Editorial
Era un disparate, porque un volumen semejante de inversión por habitante no es sostenible ni en España ni en Alemania, por mucho que en aquel momento el Estado y la propia comunidad autónoma tuviesen superávit. Quizá fue esa circunstancia, casi inédita en nuestra historia, la que provocó aquel estado de embriaguez que llevó a las constructoras de obra pública al éxtasis, con plantillas que hubiesen podido hacer las carreteras y ferrocarriles de toda Europa.
Sólo seis años después, en 2012, la obra pública realizada en Cantabria por todas las administraciones públicas juntas se reducía a 37 millones de euros, ¡treinta veces menos! Como es perfectamente entendible, un sector no puede estirarse ni encogerse en treinta veces su tamaño en tan escaso periodo de tiempo. Ni podíamos mantener aquello ni podemos mantenernos con esto. Y el sector público, que no fue cauteloso entonces, tampoco lo está siendo ahora, al cerrar el grifo sin contemplaciones, por la única razón de que le resulta mucho más sencillo paralizar las obras que reformar de arriba a abajo la Administración. La paradoja es que, cuando no hace obras, la Administración resulta bastante más cara que cuando las hace, porque los ratios del coste de gestión se disparan. ¿Qué sentido tienen muchas de las dependencias de Obras Públicas, con cientos de funcionarios, si la Consejería lleva más de dos años sin hacer una obra? ¿Qué sentido tiene el Departamento de Urbanismo de Santander si los pocos proyectos que genera el Ayuntamiento se han externalizado a despachos privados, a los que se le encargan, incluso, contestar las alegaciones de los ciudadanos al PGOU?

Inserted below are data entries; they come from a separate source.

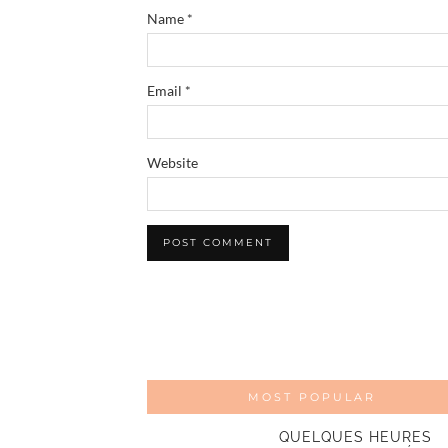
Name
*
Email
*
Website
MOST POPULAR
QUELQUES HEURES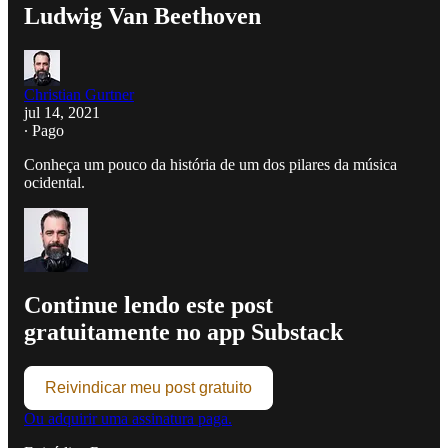
Ludwig Van Beethoven
Christian Gurtner
jul 14, 2021
∙ Pago
Conheça um pouco da história de um dos pilares da música
ocidental.
Continue lendo este post
gratuitamente no app Substack
Reivindicar meu post gratuito
Ou adquirir uma assinatura paga.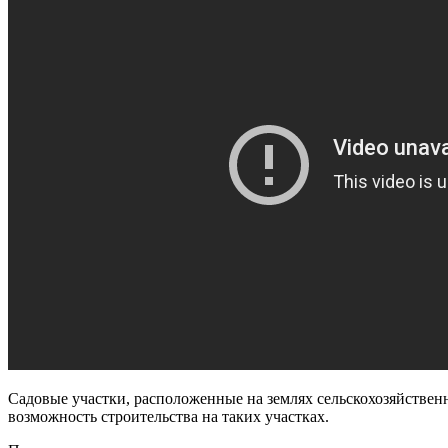
Садовые участки, расположенные на землях сельскохозяйствен
возможность строительства на таких участках.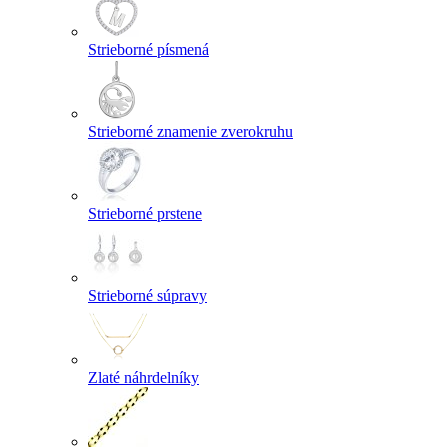
Strieborné písmená
Strieborné znamenie zverokruhu
Strieborné prstene
Strieborné súpravy
Zlaté náhrdelníky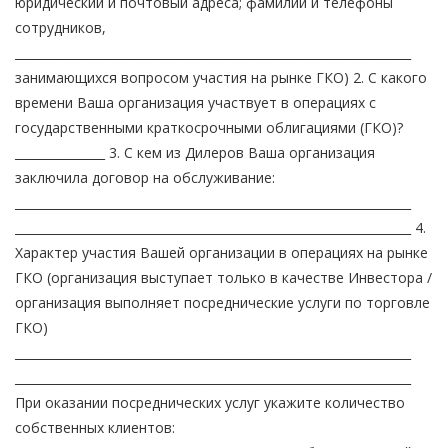
юридический и почтовый адреса; фамилии и телефоны
сотрудников,
__________________________________________________________________
занимающихся вопросом участия на рынке ГКО) 2. С какого
времени Ваша организация участвует в операциях с
государственными краткосрочными облигациями (ГКО)?
_______________ 3. С кем из Дилеров Ваша организация
заключила договор на обслуживание:
__________________________________________________________________
__________________________________________________________________ 4.
Характер участия Вашей организации в операциях на рынке
ГКО (организация выступает только в качестве Инвестора /
организация выполняет посреднические услуги по торговле
ГКО)
__________________________________________________________________
__________________________________________________________________
При оказании посреднических услуг укажите количество
собственных клиентов: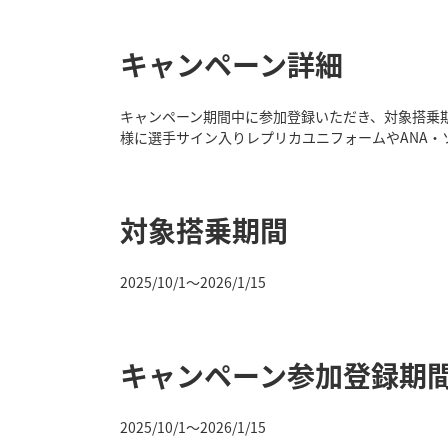
キャンペーン詳細
キャンペーン期間中に参加登録いただき、対象搭乗期
様に選手サイン入りレプリカユニフォームやANA
対象搭乗期間
2025/10/1～2026/1/15
キャンペーン参加登録期
2025/10/1～2026/1/15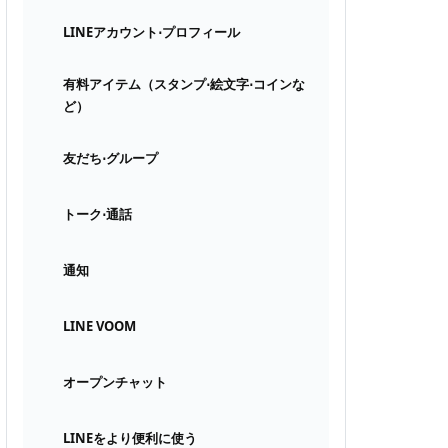
LINEアカウント⋅プロフィール
有料アイテム（スタンプ⋅絵文字⋅コインな
ど）
友だち⋅グループ
トーク⋅通話
通知
LINE VOOM
オープンチャット
LINEをより便利に使う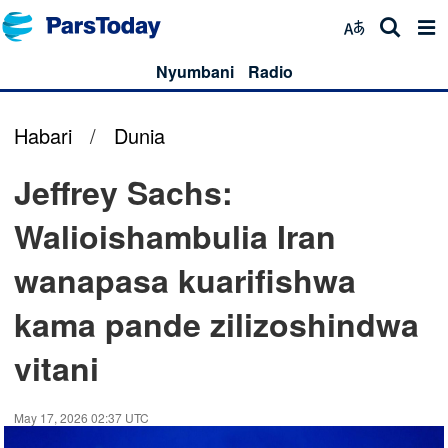
Nyumbani
Radio
Habari
/
Dunia
Jeffrey Sachs:
Walioishambulia Iran
wanapasa kuarifishwa
kama pande zilizoshindwa
vitani
May 17, 2026 02:37 UTC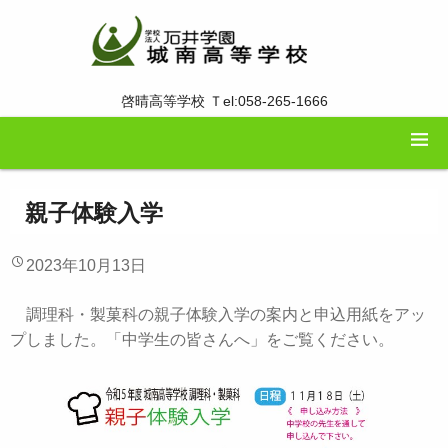
啓晴高等学校 Ｔel:058-265-1666
親子体験入学
2023年10月13日
調理科・製菓科の親子体験入学の案内と申込用紙をアッ
プしました。「中学生の皆さんへ」をご覧ください。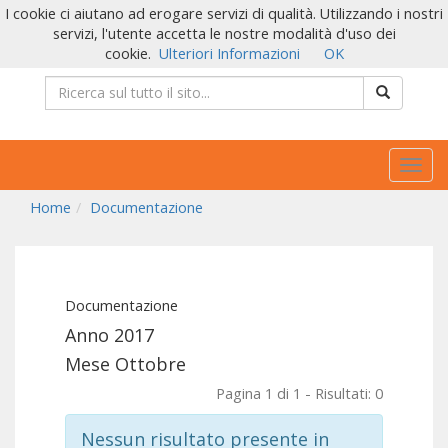
I cookie ci aiutano ad erogare servizi di qualità. Utilizzando i nostri
servizi, l'utente accetta le nostre modalità d'uso dei
cookie.
Ulteriori Informazioni
OK
Togg
navig
Home
Documentazione
Documentazione
Anno 2017
Mese Ottobre
Pagina 1 di 1 - Risultati: 0
Nessun risultato presente in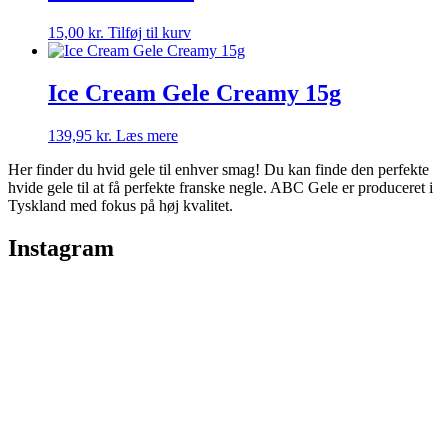
15,00
kr.
Tilføj til kurv
Ice Cream Gele Creamy 15g
139,95
kr.
Læs mere
Her finder du hvid gele til enhver smag! Du kan finde den perfekte
hvide gele til at få perfekte franske negle. ABC Gele er produceret i
Tyskland med fokus på høj kvalitet.
Instagram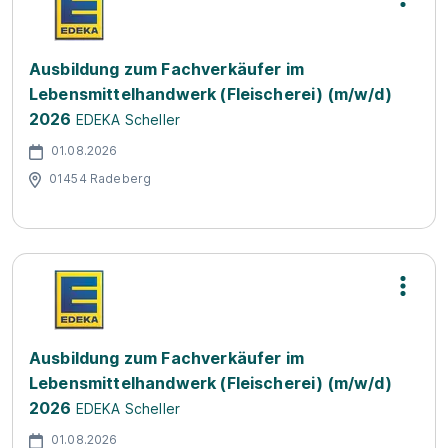
Ausbildung zum Fachverkäufer im
Lebensmittelhandwerk (Fleischerei) (m/w/d)
2026
EDEKA Scheller
01.08.2026
01454 Radeberg
Ausbildung zum Fachverkäufer im
Lebensmittelhandwerk (Fleischerei) (m/w/d)
2026
EDEKA Scheller
01.08.2026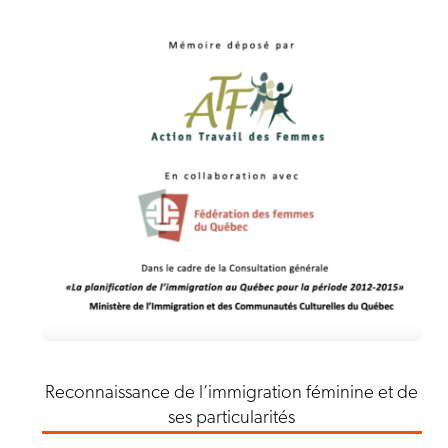
Reconnaissance de l’immigration féminine et de
ses particularités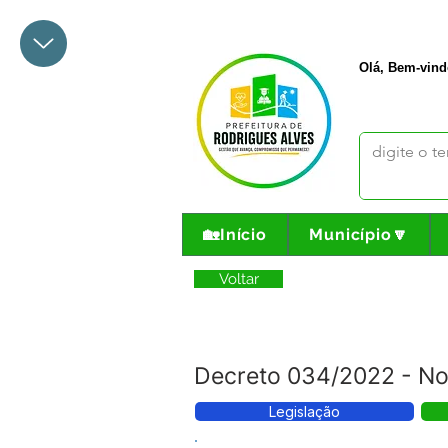
+55 68 3342-1047
prefeito@
Olá, Bem-vind
🏡Início
Município🔽
Voltar
Decreto 034/2022 - No
Legislação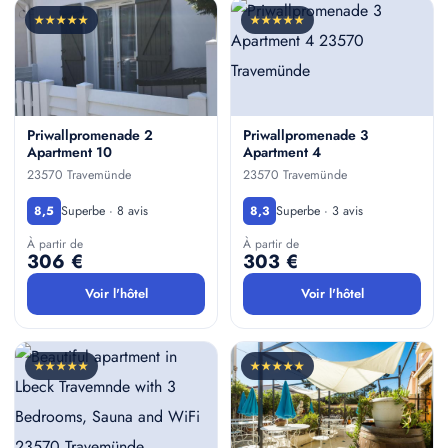
★★★★★
★★★★★
Priwallpromenade 2
Priwallpromenade 3
Apartment 10
Apartment 4
23570 Travemünde
23570 Travemünde
Superbe · 8 avis
Superbe · 3 avis
8,5
8,3
À partir de
À partir de
306 €
303 €
Voir l'hôtel
Voir l'hôtel
★★★★★
★★★★★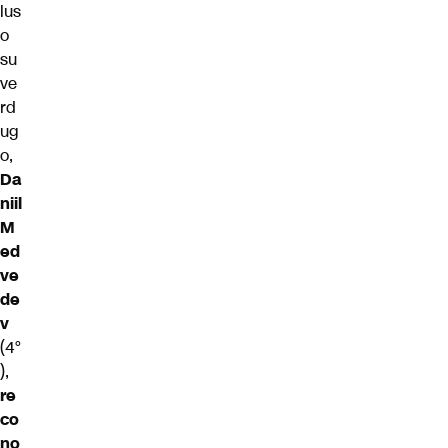
lus
o
su
ve
rd
ug
o,
Da
niil
M
ed
ve
de
v
(4°
),
re
co
no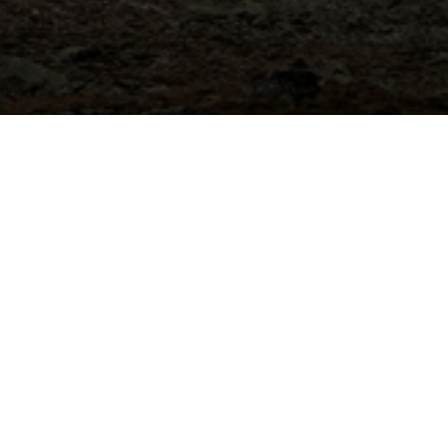
Privacy Policy
Политика конфиденциальности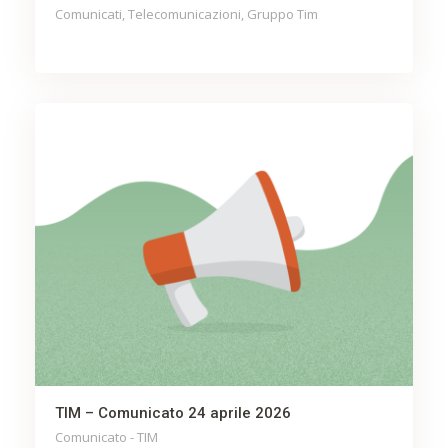
Comunicati, Telecomunicazioni, Gruppo Tim
TIM – Comunicato 24 aprile 2026
Comunicato - TIM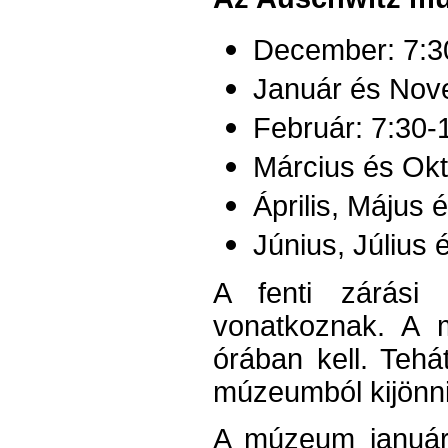
December: 7:3
Január és Nov
Február: 7:30-
Március és Okt
Április, Május
Június, Július
A fenti zárási 
vonatkoznak. A 
órában kell. Tehá
múzeumból kijönni 
A múzeum január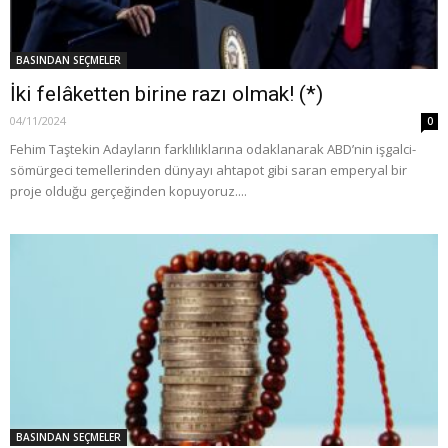
BASINDAN SEÇMELER
İki felâketten birine razı olmak! (*)
04/11/2024
0
Fehim Taştekin Adayların farklılıklarına odaklanarak ABD’nin işgalci-
sömürgeci temellerinden dünyayı ahtapot gibi saran emperyal bir
proje olduğu gerçeğinden kopuyoruz....
BASINDAN SEÇMELER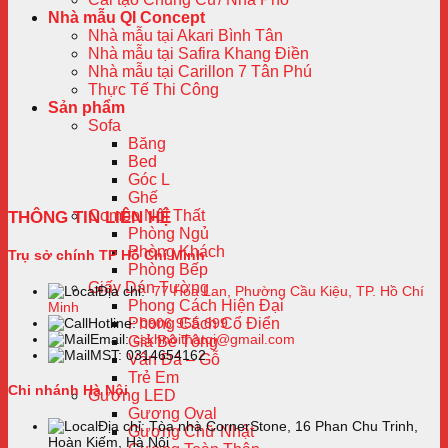
Nhà mẫu QI Concept
Nhà mẫu tại Akari Bình Tân
Nhà mẫu tại Safira Khang Điền
Nhà mẫu tại Carillon 7 Tân Phú
Thực Tế Thi Công
Sản phẩm
Sofa
Băng
Bed
Góc L
Ghế
Combo Nội Thất
THÔNG TIN LIÊN HỆ
Phòng Ngủ
Phòng Khách
Trụ sở chính TP Hồ Chí Minh
Phòng Bếp
Giấy Dán Tường
Địa chỉ:
77 Hoa Lan, Phường Cầu Kiệu, TP. Hồ Chí
Phong Cách Hiện Đại
Minh
Phong Cách Cổ Điển
Hotline:
0906 955 699
Email:
cskhnoithatqi@gmail.com
Giả Bê Tông
MST: 0314654162
Vân Đá – Gỗ
Trẻ Em
Chi nhánh Hà Nội
Gương LED
Gương Oval
Địa chỉ: Tòa nhà CornerStone, 16 Phan Chu Trinh,
Gương Chữ Nhật
Hoàn Kiếm, Hà Nội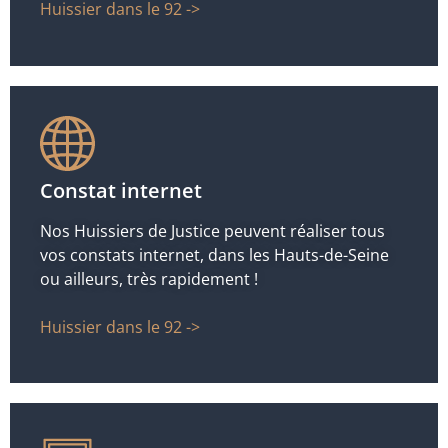
Huissier dans le 92 ->
Constat internet
Nos Huissiers de Justice peuvent réaliser tous
vos constats internet, dans les Hauts-de-Seine
ou ailleurs, très rapidement !
Huissier dans le 92 ->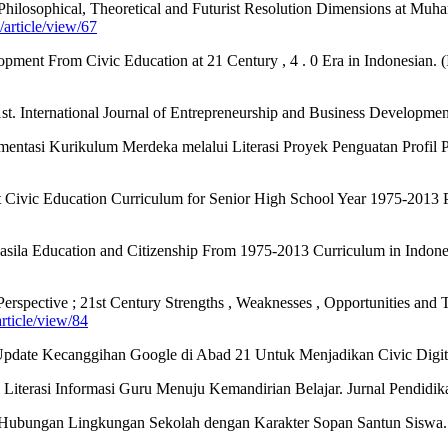
 Philosophical, Theoretical and Futurist Resolution Dimensions at Mu
/article/view/67
ent From Civic Education at 21 Century , 4 . 0 Era in Indonesian. (I
st. International Journal of Entrepreneurship and Business Developme
ntasi Kurikulum Merdeka melalui Literasi Proyek Penguatan Profil Pela
ot Civic Education Curriculum for Senior High School Year 1975-2013
sila Education and Citizenship From 1975-2013 Curriculum in Indones
rspective ; 21st Century Strengths , Weaknesses , Opportunities and Th
article/view/84
pdate Kecanggihan Google di Abad 21 Untuk Menjadikan Civic Digital.
 Literasi Informasi Guru Menuju Kemandirian Belajar. Jurnal Pendidika
 Hubungan Lingkungan Sekolah dengan Karakter Sopan Santun Siswa. Ju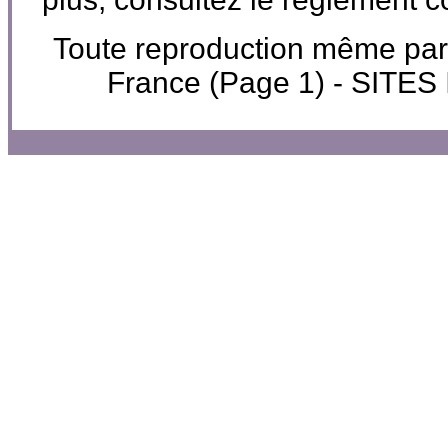
Toute reproduction même parti
France (Page 1) - SIT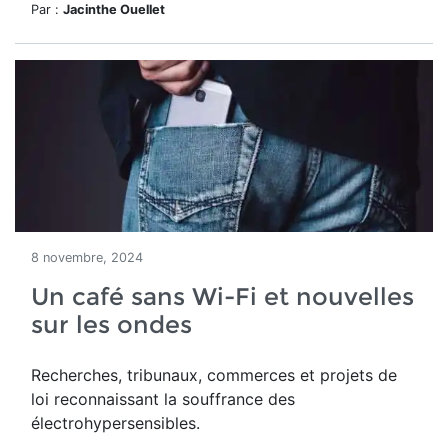
Par :
Jacinthe Ouellet
8 novembre, 2024
Un café sans Wi-Fi et nouvelles
sur les ondes
Recherches, tribunaux, commerces et projets de
loi reconnaissant la souffrance des
électrohypersensibles.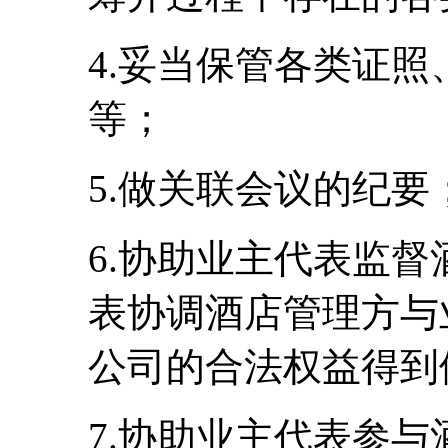
4.妥当保管各类证
等；
5.做关联会议的纪要
6.协助业主代表监
表协调酒店管理方与
公司的合法权益得到
7.协助业主代表参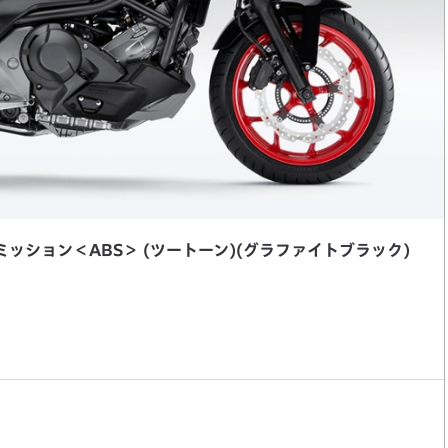
ミッション＜ABS＞ (ツートーン)(グラファイトブラック)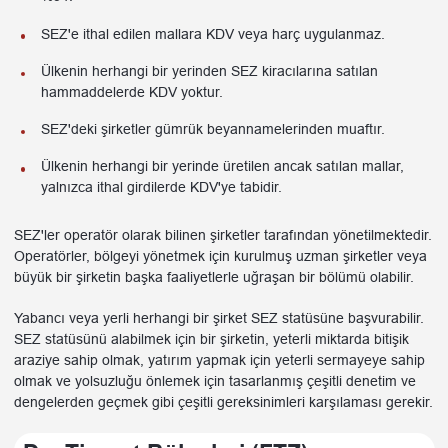
SEZ'e ithal edilen mallara KDV veya harç uygulanmaz.
Ülkenin herhangi bir yerinden SEZ kiracılarına satılan
hammaddelerde KDV yoktur.
SEZ'deki şirketler gümrük beyannamelerinden muaftır.
Ülkenin herhangi bir yerinde üretilen ancak satılan mallar,
yalnızca ithal girdilerde KDV'ye tabidir.
SEZ'ler operatör olarak bilinen şirketler tarafından yönetilmektedir.
Operatörler, bölgeyi yönetmek için kurulmuş uzman şirketler veya
büyük bir şirketin başka faaliyetlerle uğraşan bir bölümü olabilir.
Yabancı veya yerli herhangi bir şirket SEZ statüsüne başvurabilir.
SEZ statüsünü alabilmek için bir şirketin, yeterli miktarda bitişik
araziye sahip olmak, yatırım yapmak için yeterli sermayeye sahip
olmak ve yolsuzluğu önlemek için tasarlanmış çeşitli denetim ve
dengelerden geçmek gibi çeşitli gereksinimleri karşılaması gerekir.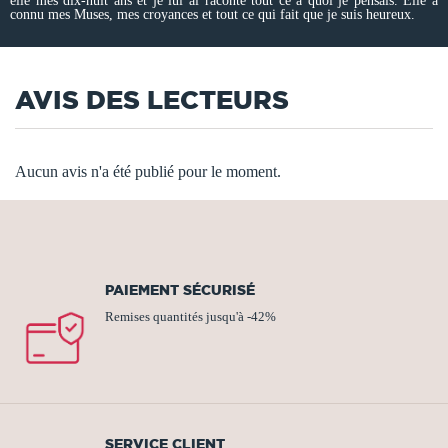
elle mes dix-huit ans et je lui ai raconté tout ce à quoi je pensais. Elle a
connu mes Muses, mes croyances et tout ce qui fait que je suis heureux.
AVIS DES LECTEURS
Aucun avis n'a été publié pour le moment.
PAIEMENT SÉCURISÉ
Remises quantités jusqu'à -42%
SERVICE CLIENT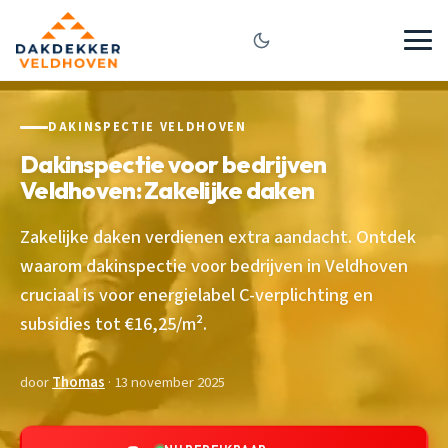
DAKINSPECTIE VELDHOVEN
Dakinspectie voor bedrijven
Veldhoven: Zakelijke daken
Zakelijke daken verdienen extra aandacht. Ontdek
waarom dakinspectie voor bedrijven in Veldhoven
cruciaal is voor energielabel C-verplichting en
subsidies tot €16,25/m².
door
Thomas
· 13 november 2025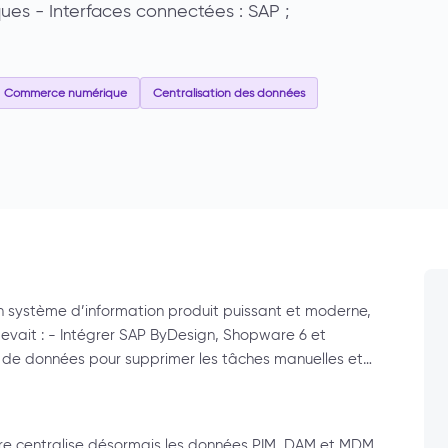
ues - Interfaces connectées : SAP ;
Commerce numérique
Centralisation des données
un système d’information produit puissant et moderne,
evait : - Intégrer SAP ByDesign, Shopware 6 et
x de données pour supprimer les tâches manuelles et…
ore centralise désormais les données PIM, DAM et MDM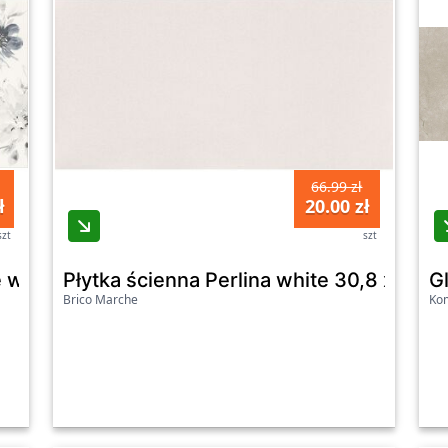
66.99 zł
ł
20.00 zł
szt
szt
 white inserto micro 29,8 x 59,8 cm G1
Płytka ścienna Perlina white 30,8 x 60,8
G
Brico Marche
Kom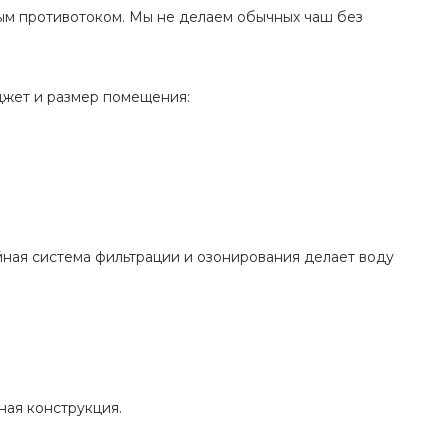
ым противотоком. Мы не делаем обычных чаш без
джет и размер помещения:
ная система фильтрации и озонирования делает воду
ная конструкция.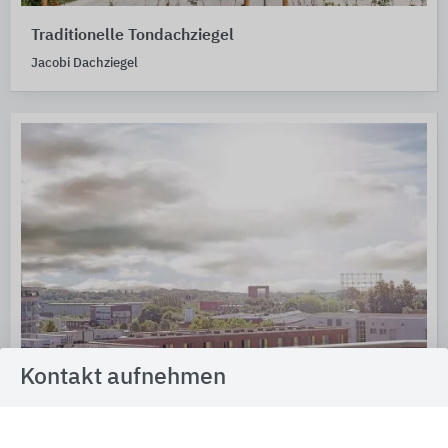
Traditionelle Tondachziegel
Jacobi Dachziegel
Kontakt aufnehmen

Cuando se concluía la Autovía a la Meseta, desde esta revista advertimos del riesgo que se avecinaba para la obra pública en Cantabria. Nunca más volvería a esos niveles, por lo que todo el sector tendría que empequeñecerse. El Gobierno regional, por boca de Miguel Angel Revilla respondió confiado: “Ahora vamos a por el AVE”. No había de qué preocuparse, porque quedaban obras para rato. Pero no hubo AVE. Y también falló el segundo paracaídas, la instalación de cientos de aerogeneradores en la región, que hubiese ocupado a las constructoras durante algún tiempo. Falto de reflejos –o cegado por la soberbia–, el nuevo Gobierno del PP, una vez quedó claro su escaso interés por desenterrar el AVE, taponó la otra vía de salida, la de los molinos, regodeándose de que el Gobierno perdiese una sentencia, sin recurrirla, a pesar de las muchas posibilidades que tenía de revocarla.
El resultado ha sido un panorama tan desolador que la mayoría de las constructoras de obra pública no han podido superar esa travesía del desierto. Incluso Ascan, la más diversificada y poderosa, ha tenido que acudir al preconcurso de acreedores para forzar a los bancos a renegociarle la deuda. Con la losa del puerto de Laredo a las espaldas y una cartera de obras que poco a poco se va extinguiendo, la mayor constructora de la región lleva camino de no poder seguir dedicándose a las obras y tener que refugiarse en las concesiones para sobrevivir. Nadie hubiese imaginado algo semejante hace solo dos años.
La crisis de Ascan o de Arruti y la desaparición de Bolado y Cenavi es el cierre de una época. Hemos pasado de adorar el cemento y el asfalto o dejarlo caer como un fardo pesado e incómodo. Y ni había previsión antes ni la hay ahora, porque ese hueco acabarán por ocuparlo las constructoras nacionales cuando, antes o después, se recupere la obra pública. El autogobierno es algo más que tener un Parlamento o un Gobierno y, desgraciadamente, en el mundo empresarial cada vez nos queda menos margen de decisión. Llevamos camino de convertirnos en una mera delegación.